REQUIRED ACTION:
Apart from the images, reproduce every record word for word.

Dataset items:

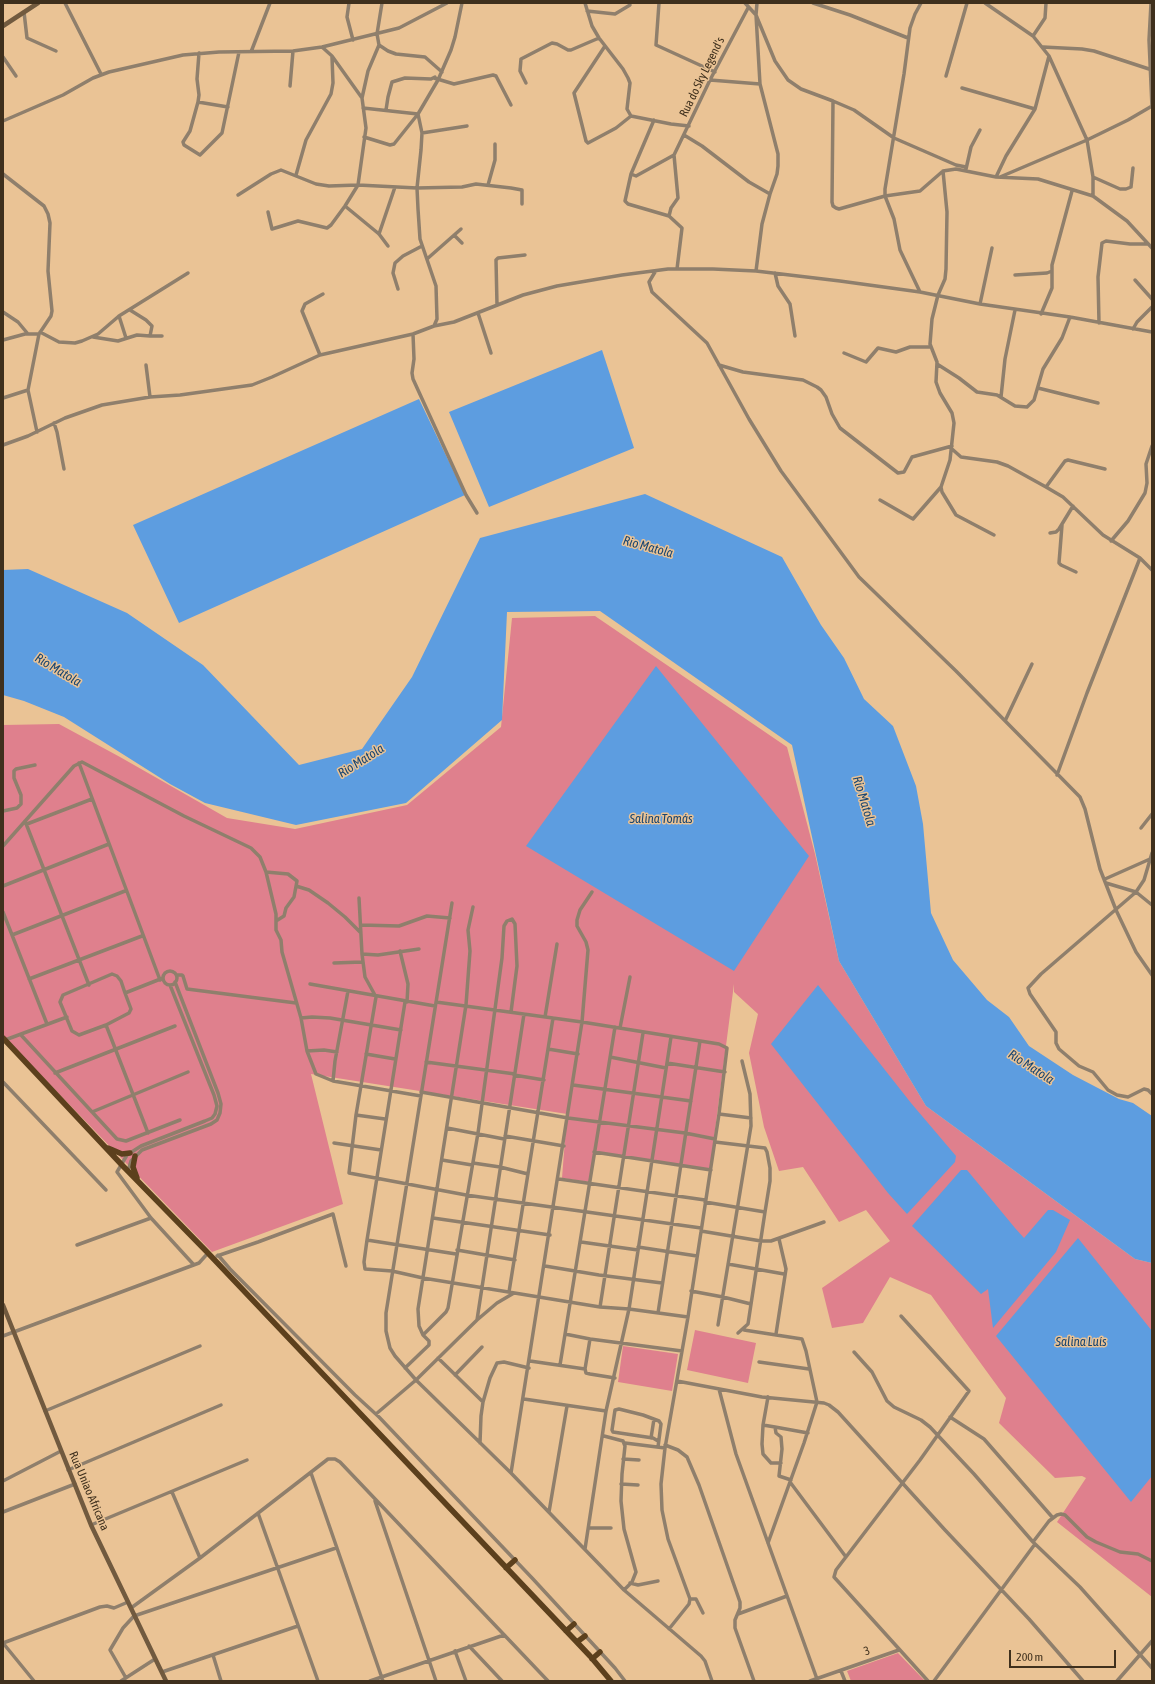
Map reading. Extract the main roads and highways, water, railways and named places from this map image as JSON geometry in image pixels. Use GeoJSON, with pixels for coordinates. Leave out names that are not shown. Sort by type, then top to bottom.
{"type":"FeatureCollection","features":[{"type":"Feature","properties":{"kind":"main road"},"geometry":{"type":"LineString","coordinates":[[3,26],[38,3]]}},
{"type":"Feature","properties":{"kind":"main road"},"geometry":{"type":"LineString","coordinates":[[4,1039],[121,1164],[208,1253],[216,1257],[577,1642],[610,1681]]}},
{"type":"Feature","properties":{"kind":"main road"},"geometry":{"type":"LineString","coordinates":[[103,1145],[119,1154],[132,1154],[133,1167],[140,1183]]}},
{"type":"Feature","properties":{"kind":"main road","name":"Rua Uniao Africana"},"geometry":{"type":"LineString","coordinates":[[3,1305],[91,1525],[166,1681]]}},
{"type":"Feature","properties":{"kind":"main road"},"geometry":{"type":"LineString","coordinates":[[506,1568],[515,1560]]}},
{"type":"Feature","properties":{"kind":"main road"},"geometry":{"type":"LineString","coordinates":[[566,1631],[574,1624]]}},
{"type":"Feature","properties":{"kind":"main road"},"geometry":{"type":"LineString","coordinates":[[577,1642],[585,1636]]}},
{"type":"Feature","properties":{"kind":"main road"},"geometry":{"type":"LineString","coordinates":[[592,1659],[600,1652]]}},
{"type":"Feature","properties":{"kind":"water"},"geometry":{"type":"Polygon","coordinates":[[[602,350],[634,448],[489,507],[449,412],[602,350]]]}},
{"type":"Feature","properties":{"kind":"water"},"geometry":{"type":"Polygon","coordinates":[[[419,399],[465,495],[179,623],[133,525],[419,399]]]}},
{"type":"Feature","properties":{"kind":"water","name":"Rio Matola"},"geometry":{"type":"Polygon","coordinates":[[[645,494],[782,557],[821,625],[844,658],[864,699],[893,726],[916,786],[923,824],[931,913],[953,960],[987,1000],[1009,1017],[1029,1046],[1073,1075],[1119,1099],[1133,1103],[1152,1116],[1152,1263],[1135,1259],[926,1106],[839,961],[792,745],[600,611],[507,612],[502,720],[406,803],[296,825],[205,803],[170,784],[64,717],[24,701],[3,695],[3,570],[28,569],[127,613],[203,665],[299,765],[362,749],[412,677],[480,538],[645,494]]]}},
{"type":"Feature","properties":{"kind":"water","name":"Salina Tomás"},"geometry":{"type":"Polygon","coordinates":[[[656,666],[809,856],[734,971],[526,846],[656,666]]]}},
{"type":"Feature","properties":{"kind":"water"},"geometry":{"type":"Polygon","coordinates":[[[818,985],[911,1103],[956,1156],[955,1162],[907,1214],[888,1193],[771,1044],[818,985]]]}},
{"type":"Feature","properties":{"kind":"water"},"geometry":{"type":"Polygon","coordinates":[[[961,1170],[967,1170],[1024,1238],[1048,1210],[1053,1210],[1070,1220],[1056,1252],[993,1328],[988,1289],[981,1294],[912,1226],[961,1170]]]}},
{"type":"Feature","properties":{"kind":"water","name":"Salina Luís"},"geometry":{"type":"Polygon","coordinates":[[[1078,1238],[1152,1331],[1152,1476],[1131,1502],[996,1336],[1078,1238]]]}}]}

RESPONSE AREA:
Map reading. Extract the main roads and highways, water, railways and named places from this map image as JSON geometry in image pixels. Use GeoJSON, with pixels for coordinates. Leave out names that are not shown. Sort by type, then top to bottom.
{"type":"FeatureCollection","features":[{"type":"Feature","properties":{"kind":"main road"},"geometry":{"type":"LineString","coordinates":[[3,26],[38,3]]}},
{"type":"Feature","properties":{"kind":"main road"},"geometry":{"type":"LineString","coordinates":[[4,1039],[121,1164],[208,1253],[216,1257],[577,1642],[610,1681]]}},
{"type":"Feature","properties":{"kind":"main road"},"geometry":{"type":"LineString","coordinates":[[103,1145],[119,1154],[132,1154],[133,1167],[140,1183]]}},
{"type":"Feature","properties":{"kind":"main road","name":"Rua Uniao Africana"},"geometry":{"type":"LineString","coordinates":[[3,1305],[91,1525],[166,1681]]}},
{"type":"Feature","properties":{"kind":"main road"},"geometry":{"type":"LineString","coordinates":[[506,1568],[515,1560]]}},
{"type":"Feature","properties":{"kind":"main road"},"geometry":{"type":"LineString","coordinates":[[566,1631],[574,1624]]}},
{"type":"Feature","properties":{"kind":"main road"},"geometry":{"type":"LineString","coordinates":[[577,1642],[585,1636]]}},
{"type":"Feature","properties":{"kind":"main road"},"geometry":{"type":"LineString","coordinates":[[592,1659],[600,1652]]}},
{"type":"Feature","properties":{"kind":"water"},"geometry":{"type":"Polygon","coordinates":[[[602,350],[634,448],[489,507],[449,412],[602,350]]]}},
{"type":"Feature","properties":{"kind":"water"},"geometry":{"type":"Polygon","coordinates":[[[419,399],[465,495],[179,623],[133,525],[419,399]]]}},
{"type":"Feature","properties":{"kind":"water","name":"Rio Matola"},"geometry":{"type":"Polygon","coordinates":[[[645,494],[782,557],[821,625],[844,658],[864,699],[893,726],[916,786],[923,824],[931,913],[953,960],[987,1000],[1009,1017],[1029,1046],[1073,1075],[1119,1099],[1133,1103],[1152,1116],[1152,1263],[1135,1259],[926,1106],[839,961],[792,745],[600,611],[507,612],[502,720],[406,803],[296,825],[205,803],[170,784],[64,717],[24,701],[3,695],[3,570],[28,569],[127,613],[203,665],[299,765],[362,749],[412,677],[480,538],[645,494]]]}},
{"type":"Feature","properties":{"kind":"water","name":"Salina Tomás"},"geometry":{"type":"Polygon","coordinates":[[[656,666],[809,856],[734,971],[526,846],[656,666]]]}},
{"type":"Feature","properties":{"kind":"water"},"geometry":{"type":"Polygon","coordinates":[[[818,985],[911,1103],[956,1156],[955,1162],[907,1214],[888,1193],[771,1044],[818,985]]]}},
{"type":"Feature","properties":{"kind":"water"},"geometry":{"type":"Polygon","coordinates":[[[961,1170],[967,1170],[1024,1238],[1048,1210],[1053,1210],[1070,1220],[1056,1252],[993,1328],[988,1289],[981,1294],[912,1226],[961,1170]]]}},
{"type":"Feature","properties":{"kind":"water","name":"Salina Luís"},"geometry":{"type":"Polygon","coordinates":[[[1078,1238],[1152,1331],[1152,1476],[1131,1502],[996,1336],[1078,1238]]]}}]}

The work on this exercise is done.